=== What you will do ===
Leaving out only the pictures, write out all the entries exactly.

----------------------------------------

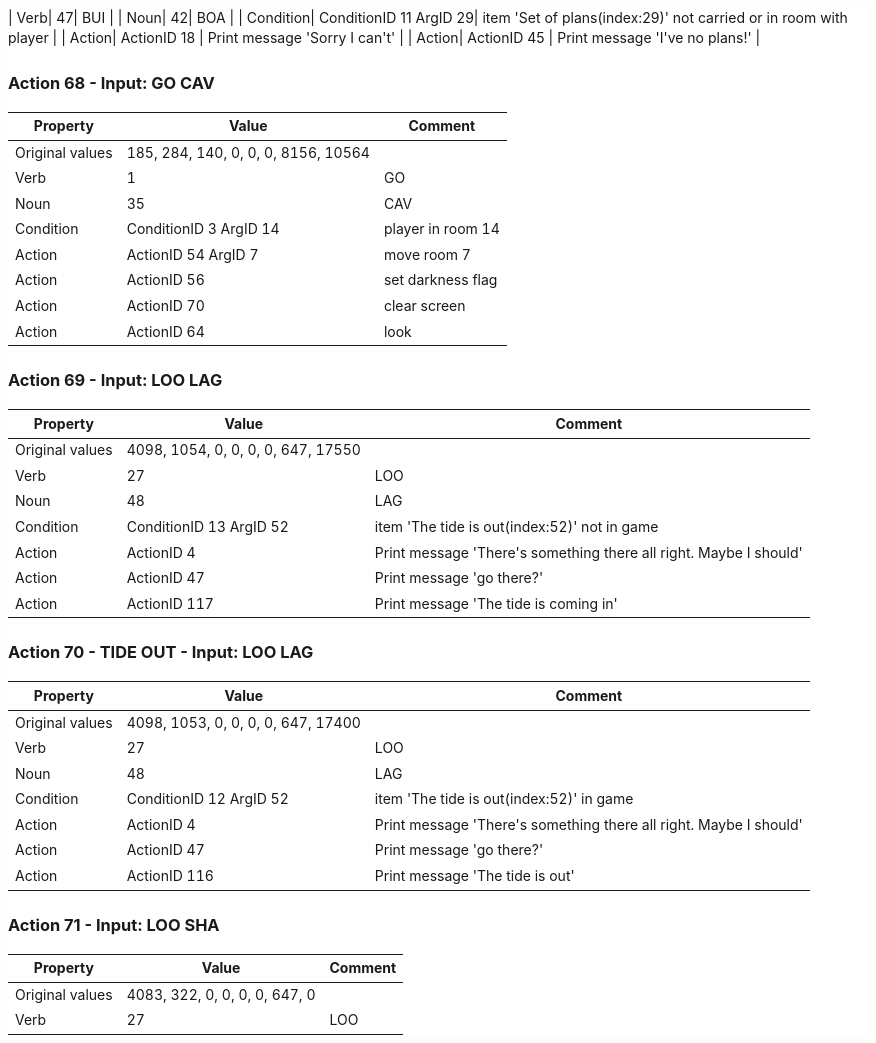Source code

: | Verb| 47| BUI |
| Noun| 42| BOA |
| Condition| ConditionID 11 ArgID 29| item 'Set of plans(index:29)' not carried or in room with player |
| Action| ActionID 18 | Print message 'Sorry I can't' |
| Action| ActionID 45 | Print message 'I've no plans\!' |
### Action 68 - Input: GO CAV
| Property| Value| Comment |
| --------| -----| ------- |
| Original values| 185, 284, 140, 0, 0, 0, 8156, 10564|  |
| Verb| 1| GO |
| Noun| 35| CAV |
| Condition| ConditionID 3 ArgID 14| player in room 14 |
| Action| ActionID 54 ArgID 7| move room 7 |
| Action| ActionID 56 | set darkness flag |
| Action| ActionID 70 | clear screen |
| Action| ActionID 64 | look |
### Action 69 - Input: LOO LAG
| Property| Value| Comment |
| --------| -----| ------- |
| Original values| 4098, 1054, 0, 0, 0, 0, 647, 17550|  |
| Verb| 27| LOO |
| Noun| 48| LAG |
| Condition| ConditionID 13 ArgID 52| item 'The tide is out(index:52)' not in game |
| Action| ActionID 4 | Print message 'There's something there all right\. Maybe I should' |
| Action| ActionID 47 | Print message 'go there?' |
| Action| ActionID 117 | Print message 'The tide is coming in' |
### Action 70 - TIDE OUT - Input: LOO LAG
| Property| Value| Comment |
| --------| -----| ------- |
| Original values| 4098, 1053, 0, 0, 0, 0, 647, 17400|  |
| Verb| 27| LOO |
| Noun| 48| LAG |
| Condition| ConditionID 12 ArgID 52| item 'The tide is out(index:52)' in game |
| Action| ActionID 4 | Print message 'There's something there all right\. Maybe I should' |
| Action| ActionID 47 | Print message 'go there?' |
| Action| ActionID 116 | Print message 'The tide is out' |
### Action 71 - Input: LOO SHA
| Property| Value| Comment |
| --------| -----| ------- |
| Original values| 4083, 322, 0, 0, 0, 0, 647, 0|  |
| Verb| 27| LOO |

----------------------------------------

=== Response to this exercise ===
Source code

: | Verb| 47| BUI |
| Noun| 42| BOA |
| Condition| ConditionID 11 ArgID 29| item 'Set of plans(index:29)' not carried or in room with player |
| Action| ActionID 18 | Print message 'Sorry I can't' |
| Action| ActionID 45 | Print message 'I've no plans\!' |
### Action 68 - Input: GO CAV
| Property| Value| Comment |
| --------| -----| ------- |
| Original values| 185, 284, 140, 0, 0, 0, 8156, 10564|  |
| Verb| 1| GO |
| Noun| 35| CAV |
| Condition| ConditionID 3 ArgID 14| player in room 14 |
| Action| ActionID 54 ArgID 7| move room 7 |
| Action| ActionID 56 | set darkness flag |
| Action| ActionID 70 | clear screen |
| Action| ActionID 64 | look |
### Action 69 - Input: LOO LAG
| Property| Value| Comment |
| --------| -----| ------- |
| Original values| 4098, 1054, 0, 0, 0, 0, 647, 17550|  |
| Verb| 27| LOO |
| Noun| 48| LAG |
| Condition| ConditionID 13 ArgID 52| item 'The tide is out(index:52)' not in game |
| Action| ActionID 4 | Print message 'There's something there all right\. Maybe I should' |
| Action| ActionID 47 | Print message 'go there?' |
| Action| ActionID 117 | Print message 'The tide is coming in' |
### Action 70 - TIDE OUT - Input: LOO LAG
| Property| Value| Comment |
| --------| -----| ------- |
| Original values| 4098, 1053, 0, 0, 0, 0, 647, 17400|  |
| Verb| 27| LOO |
| Noun| 48| LAG |
| Condition| ConditionID 12 ArgID 52| item 'The tide is out(index:52)' in game |
| Action| ActionID 4 | Print message 'There's something there all right\. Maybe I should' |
| Action| ActionID 47 | Print message 'go there?' |
| Action| ActionID 116 | Print message 'The tide is out' |
### Action 71 - Input: LOO SHA
| Property| Value| Comment |
| --------| -----| ------- |
| Original values| 4083, 322, 0, 0, 0, 0, 647, 0|  |
| Verb| 27| LOO |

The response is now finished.